WHAT YOU NEED TO DO >>
Could you give back the records exactly, taking out the pictures?

STUDY MATERIAL >>

######

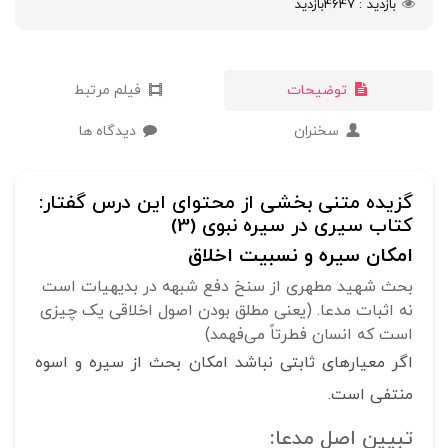
بازدید
4647
بازدید
توضیحات
فیلم مرتبط
سخنران
دیدگاه ها
گزیده متنی بخشی از محتوای این درس گفتار:
کتاب سیری در سیره نبوی (3)
امکان سیره و نسبیت اخلاق
بحث شهید مطهری از سنخ دفع شبهه در بدیهیات است
نه اثبات مدعا. (یعنی مطلق بودن اصول اخلاقی یک چیزی
است که انسان فطرتاً می‌فهمد)
اگر معیارهای ثابتی نباشد امکان بحث از سیره و اسوه
منتفی است.
تبیین اصل مدعا:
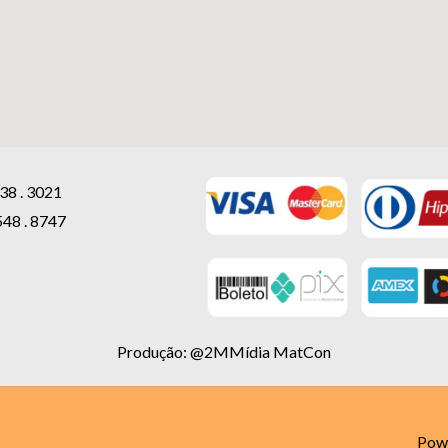
38 . 3021
548 . 8747
Produção: @2MMídia MatCon
Pow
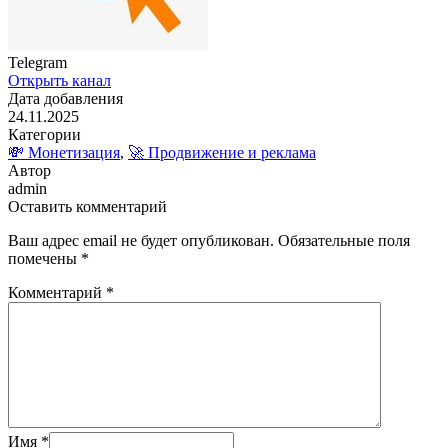
Telegram
Открыть канал
Дата добавления
24.11.2025
Категории
💸 Монетизация
,
🚀 Продвижение и реклама
Автор
admin
Оставить комментарий
Ваш адрес email не будет опубликован.
Обязательные поля
помечены
*
Комментарий
*
Имя
*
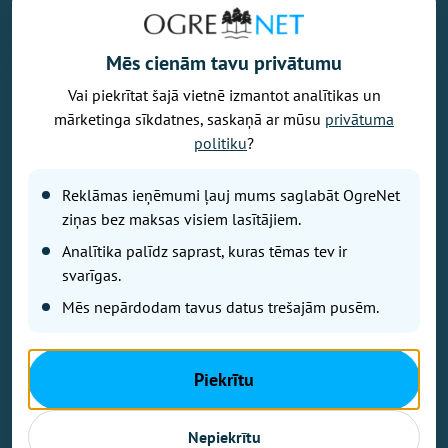
Mēs cienām tavu privātumu
Vai piekrītat šajā vietnē izmantot analītikas un
Vēlaties izteikt savu viedokli par portālu? Pamanījāt kļūdu? Ir
mārketinga sīkdatnes, saskaņā ar mūsu
privātuma
problēma, ko vēlaties apspriest publiski? Vēlaties iesūtīt rakstu par
politiku
?
Jums aktuālu tēmu? Varbūt Jums vajadzīgs padoms? Rakstiet uz
info@ogrenet.lv
. Centīsimies palīdzēt!
Reklāmas ieņēmumi ļauj mums saglabāt OgreNet
Izdevējs: SIA "Ogres Balss".
ziņas bez maksas visiem lasītājiem.
Reģ. nr.: 40103433357.
Analītika palīdz saprast, kuras tēmas tev ir
Juridiskā adrese: Lāčplēša iela 24
svarīgas.
Mēs nepārdodam tavus datus trešajām pusēm.
Ētikas kodeks
Lietošanas noteikumi
Autortiesības
Piekrītu
Kontakti
Reklāma
Nepiekrītu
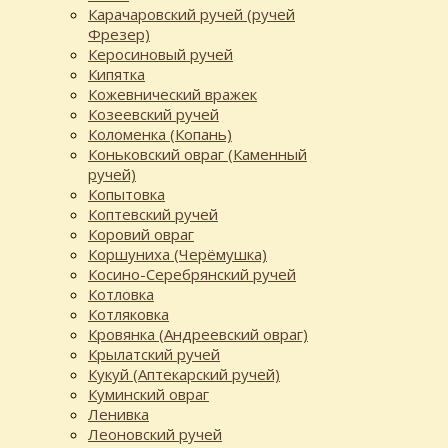
Карачаровский ручей (ручей
Фрезер)
Керосиновый ручей
Кипятка
Кожевнический вражек
Козеевский ручей
Коломенка (Копань)
Коньковский овраг (Каменный
ручей)
Копытовка
Коптевский ручей
Коровий овраг
Коршуниха (Черёмушка)
Косино-Серебрянский ручей
Котловка
Котляковка
Кровянка (Андреевский овраг)
Крылатский ручей
Кукуй (Аптекарский ручей)
Куминский овраг
Ленивка
Леоновский ручей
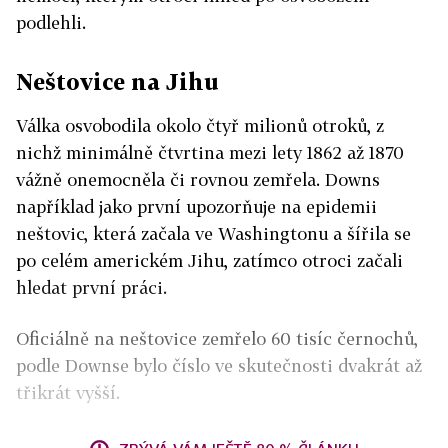
podlehli.
Neštovice na Jihu
Válka osvobodila okolo čtyř milionů otroků, z
nichž minimálně čtvrtina mezi lety 1862 až 1870
vážně onemocněla či rovnou zemřela. Downs
například jako první upozorňuje na epidemii
neštovic, která začala ve Washingtonu a šířila se
po celém americkém Jihu, zatímco otroci začali
hledat první práci.
Oficiálně na neštovice zemřelo 60 tisíc černochů,
podle Downse bylo číslo ve skutečnosti dvakrát až
třikrát vyšší.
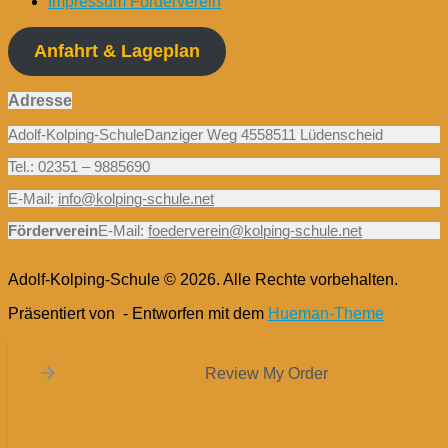
Impressum Förderverein
Anfahrt & Lageplan
Adresse
Adolf-Kolping-SchuleDanziger Weg 4558511 Lüdenscheid
Tel.: 02351 – 9885690
E-Mail:
info@kolping-schule.net
Förderverein
E-Mail:
foederverein@kolping-schule.net
Adolf-Kolping-Schule © 2026. Alle Rechte vorbehalten.
Präsentiert von
- Entworfen mit dem
Hueman-Theme
Review My Order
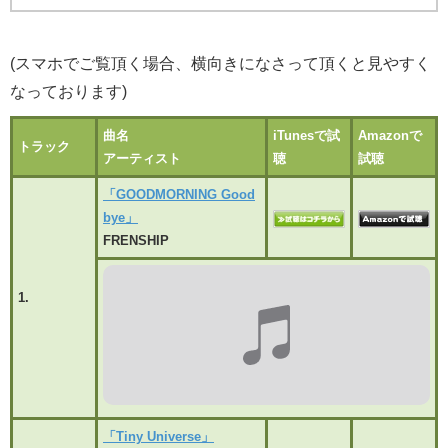
(スマホでご覧頂く場合、横向きになさって頂くと見やすく
なっております)
曲名
iTunesで試
Amazonで
トラック
アーティスト
聴
試聴
「GOODMORNING Good
bye」
FRENSHIP
1.
「Tiny Universe」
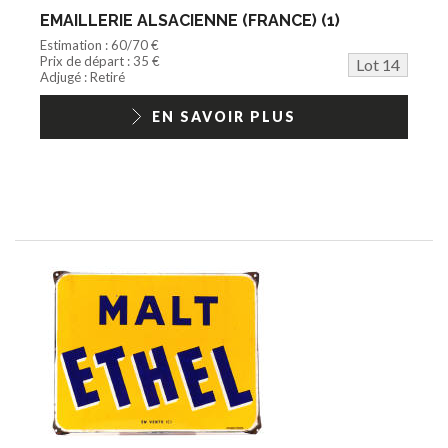
EMAILLERIE ALSACIENNE (FRANCE) (1)
Estimation : 60/70 €
Prix de départ : 35 €
Lot 14
Adjugé : Retiré
EN SAVOIR PLUS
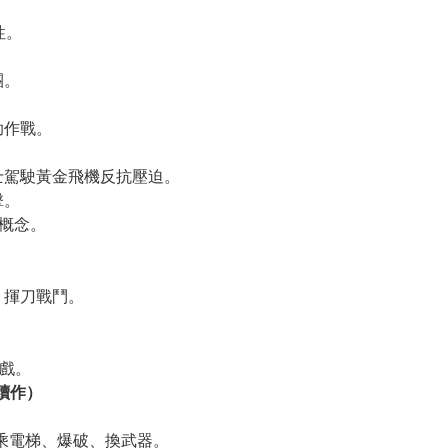
性。
團。
。
助作戰。
士駕駛黃金飛機反抗壓迫。
擊。
概念。
、揮刀戰鬥。
遊戲。
：續作）
。
乘電梯、爆破、換武器。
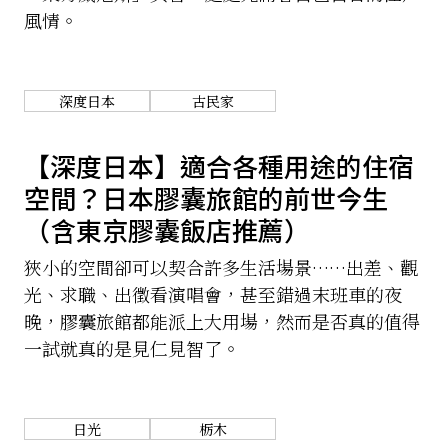
風情。
深度日本
古民家
【深度日本】適合各種用途的住宿
空間？日本膠囊旅館的前世今生
（含東京膠囊飯店推薦）
狹小的空間卻可以契合許多生活場景……出差、觀
光、求職、出徵看演唱會，甚至錯過末班車的夜
晚，膠囊旅館都能派上大用場，然而是否真的值得
一試就真的是見仁見智了。
日光
栃木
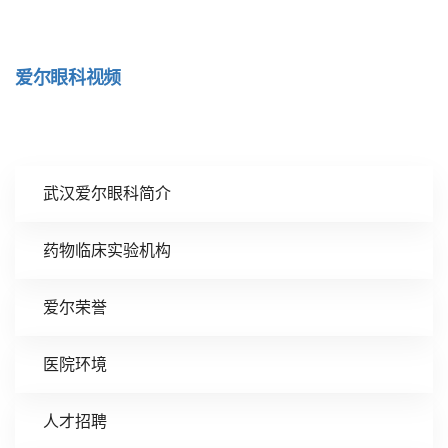
爱尔眼科视频
武汉爱尔眼科简介
药物临床实验机构
爱尔荣誉
医院环境
人才招聘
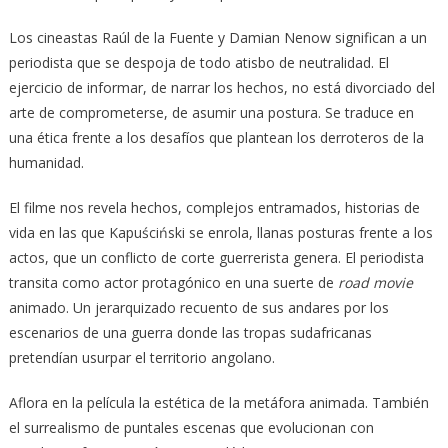
Los cineastas Raúl de la Fuente y Damian Nenow significan a un
periodista que se despoja de todo atisbo de neutralidad. El
ejercicio de informar, de narrar los hechos, no está divorciado del
arte de comprometerse, de asumir una postura. Se traduce en
una ética frente a los desafíos que plantean los derroteros de la
humanidad.
El filme nos revela hechos, complejos entramados, historias de
vida en las que Kapuściński se enrola, llanas posturas frente a los
actos, que un conflicto de corte guerrerista genera. El periodista
transita como actor protagónico en una suerte de
road movie
animado. Un jerarquizado recuento de sus andares por los
escenarios de una guerra donde las tropas sudafricanas
pretendían usurpar el territorio angolano.
Aflora en la película la estética de la metáfora animada. También
el surrealismo de puntales escenas que evolucionan con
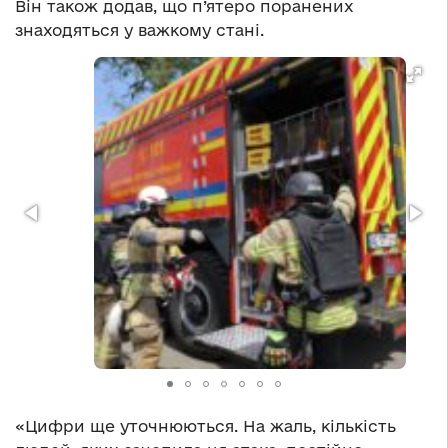
Він також додав, що п’ятеро поранених
знаходяться у важкому стані.
«Цифри ще уточнюються. На жаль, кількість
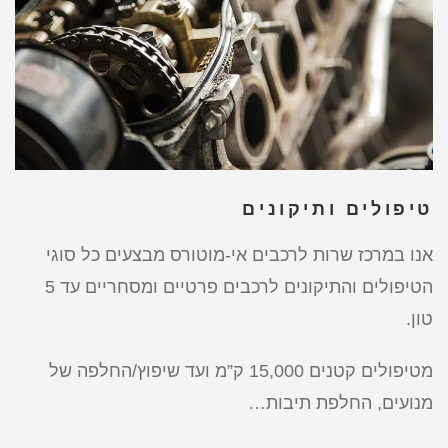
טיפולים ותיקונים
אנו במרכז שרות לרכבים אי-מוטורס מבצעים כל סוגי
הטיפולים והתיקונים לרכבים פרטיים ומסחריים עד 5
טון.
מטיפולים קטנים 15,000 ק”מ ועד שיפוץ/החלפה של
מנועים, החלפת תיבות…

######

OUTPUT OF THE EXERCISE >>
بازدید
4647
بازدید
توضیحات
فیلم مرتبط
سخنران
دیدگاه ها
گزیده متنی بخشی از محتوای این درس گفتار:
کتاب سیری در سیره نبوی (3)
امکان سیره و نسبیت اخلاق
بحث شهید مطهری از سنخ دفع شبهه در بدیهیات است
نه اثبات مدعا. (یعنی مطلق بودن اصول اخلاقی یک چیزی
است که انسان فطرتاً می‌فهمد)
اگر معیارهای ثابتی نباشد امکان بحث از سیره و اسوه
منتفی است.
تبیین اصل مدعا:
38 . 3021
548 . 8747
Produção: @2MMídia MatCon
Pow
Telegram
Открыть канал
Дата добавления
24.11.2025
Категории
💸 Монетизация
,
🚀 Продвижение и реклама
Автор
admin
Оставить комментарий
Ваш адрес email не будет опубликован.
Обязательные поля
помечены
*
Комментарий
*
Имя
*
Mēs cienām tavu privātumu
Vai piekrītat šajā vietnē izmantot analītikas un
Vēlaties izteikt savu viedokli par portālu? Pamanījāt kļūdu? Ir
mārketinga sīkdatnes, saskaņā ar mūsu
privātuma
problēma, ko vēlaties apspriest publiski? Vēlaties iesūtīt rakstu par
politiku
?
Jums aktuālu tēmu? Varbūt Jums vajadzīgs padoms? Rakstiet uz
info@ogrenet.lv
. Centīsimies palīdzēt!
Reklāmas ieņēmumi ļauj mums saglabāt OgreNet
Izdevējs: SIA "Ogres Balss".
ziņas bez maksas visiem lasītājiem.
Reģ. nr.: 40103433357.
Analītika palīdz saprast, kuras tēmas tev ir
Juridiskā adrese: Lāčplēša iela 24
svarīgas.
Mēs nepārdodam tavus datus trešajām pusēm.
Ētikas kodeks
Lietošanas noteikumi
Autortiesības
Piekrītu
Kontakti
Reklāma
Nepiekrītu
Карачаровский ручей (ручей
Фрезер)
Керосиновый ручей
Кипятка
Кожевнический вражек
Козеевский ручей
Коломенка (Копань)
Коньковский овраг (Каменный
ручей)
Копытовка
Коптевский ручей
Коровий овраг
Коршуниха (Черёмушка)
Косино-Серебрянский ручей
Котловка
Котляковка
Кровянка (Андреевский овраг)
Крылатский ручей
Кукуй (Аптекарский ручей)
Куминский овраг
Ленивка
Леоновский ручей
podlehli.
Neštovice na Jihu
Válka osvobodila okolo čtyř milionů otroků, z
nichž minimálně čtvrtina mezi lety 1862 až 1870
vážně onemocněla či rovnou zemřela. Downs
například jako první upozorňuje na epidemii
neštovic, která začala ve Washingtonu a šířila se
po celém americkém Jihu, zatímco otroci začali
hledat první práci.
Oficiálně na neštovice zemřelo 60 tisíc černochů,
podle Downse bylo číslo ve skutečnosti dvakrát až
třikrát vyšší.
Impressum Förderverein
Anfahrt & Lageplan
Adresse
Adolf-Kolping-SchuleDanziger Weg 4558511 Lüdenscheid
Tel.: 02351 – 9885690
E-Mail:
info@kolping-schule.net
Förderverein
E-Mail:
foederverein@kolping-schule.net
Adolf-Kolping-Schule © 2026. Alle Rechte vorbehalten.
Präsentiert von
- Entworfen mit dem
Hueman-Theme
Review My Order
(スマホでご覧頂く場合、横向きになさって頂くと見やすく
なっております)
曲名
iTunesで試
Amazonで
トラック
アーティスト
聴
試聴
「GOODMORNING Good
bye」
FRENSHIP
1.
「Tiny Universe」
EMAILLERIE ALSACIENNE (FRANCE) (1)
Estimation : 60/70 €
Prix de départ : 35 €
Lot 14
Adjugé : Retiré
EN SAVOIR PLUS
性。
團。
。
助作戰。
士駕駛黃金飛機反抗壓迫。
擊。
概念。
、揮刀戰鬥。
遊戲。
：續作）
。
乘電梯、爆破、換武器。
風情。
深度日本
古民家
【深度日本】適合各種用途的住宿
空間？日本膠囊旅館的前世今生
（含東京膠囊飯店推薦）
狹小的空間卻可以契合許多生活場景……出差、觀
光、求職、出徵看演唱會，甚至錯過末班車的夜
晚，膠囊旅館都能派上大用場，然而是否真的值得
一試就真的是見仁見智了。
日光
栃木
爱尔眼科视频
武汉爱尔眼科简介
药物临床实验机构
爱尔荣誉
医院环境
人才招聘
Los cineastas Raúl de la Fuente y Damian Nenow significan a un
periodista que se despoja de todo atisbo de neutralidad. El
ejercicio de informar, de narrar los hechos, no está divorciado del
arte de comprometerse, de asumir una postura. Se traduce en
una ética frente a los desafíos que plantean los derroteros de la
humanidad.
El filme nos revela hechos, complejos entramados, historias de
vida en las que Kapuściński se enrola, llanas posturas frente a los
actos, que un conflicto de corte guerrerista genera. El periodista
transita como actor protagónico en una suerte de
road movie
animado. Un jerarquizado recuento de sus andares por los
escenarios de una guerra donde las tropas sudafricanas
pretendían usurpar el territorio angolano.
Aflora en la película la estética de la metáfora animada. También
el surrealismo de puntales escenas que evolucionan con
Він також додав, що п’ятеро поранених
знаходяться у важкому стані.
«Цифри ще уточнюються. На жаль, кількість
טיפולים ותיקונים
אנו במרכז שרות לרכבים אי-מוטורס מבצעים כל סוגי
הטיפולים והתיקונים לרכבים פרטיים ומסחריים עד 5
טון.
מטיפולים קטנים 15,000 ק”מ ועד שיפוץ/החלפה של
מנועים, החלפת תיבות…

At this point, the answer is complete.